Louis Van Belkum


Year of Induction: 
2018

Mr. Van Belkum was SPMC member # 707 and received the Nathan Gold award in 1976. He was a school teacher in Grand Rapids, Michigan. His main interest was National Banknotes. He started his research by him and his wife Barbara undertaking marathon driving trips to DC, whereupon they wrote frantically and doggedly eventually assemble some 5,000 type-written pages of data.The birth of the modern era of national bank note collecting can be definitively fixed at 1968 when Louis Van Belkum's landmark National Banks of the Note Issuing Period, 1863-1935 was published. This book, which summarized the history of every note-issuing bank, also listed the final circulations for the banks. The information in the book was abstracted from the endless tables found in 67 annual reports of the Comptroller of the Currency.
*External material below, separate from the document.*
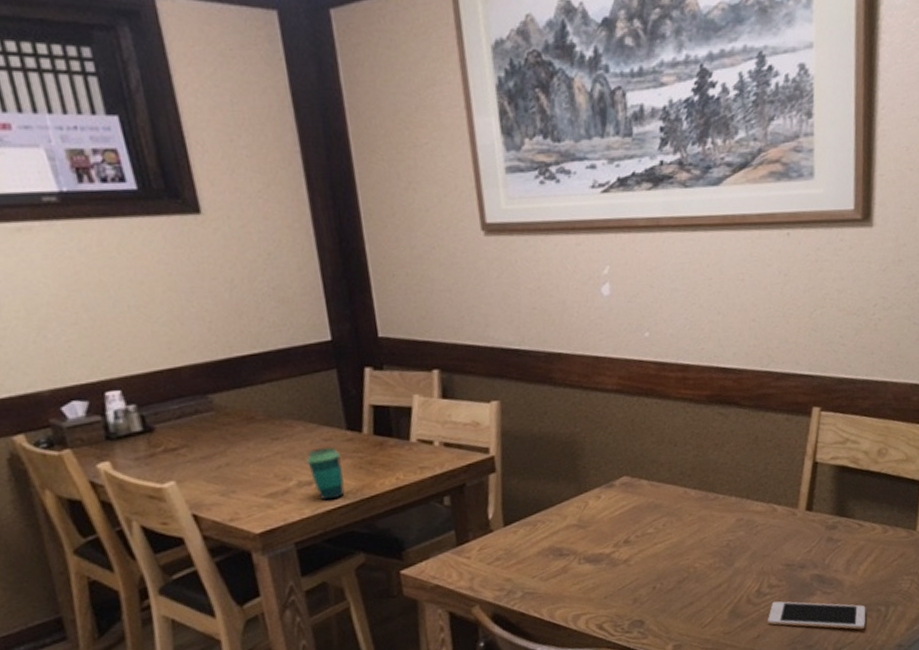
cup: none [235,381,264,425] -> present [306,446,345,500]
But that was only the beginning of his monumental contribution to national bank note research. Over the next 11 years, from 1968 to 1979, he and his wife Barbara compiled the bank-by-bank issuance data for every note-issuing bank in the country. This Herculean task at last count involved tracking 12,631 different banks that issued 81,259 different sheet combinations over a period of 67 years. To compile this enormous trove of data, they had to sift through 410 huge ledgers housed at the National Archives, which were then located in Washington, DC, but now in College Park, Maryland.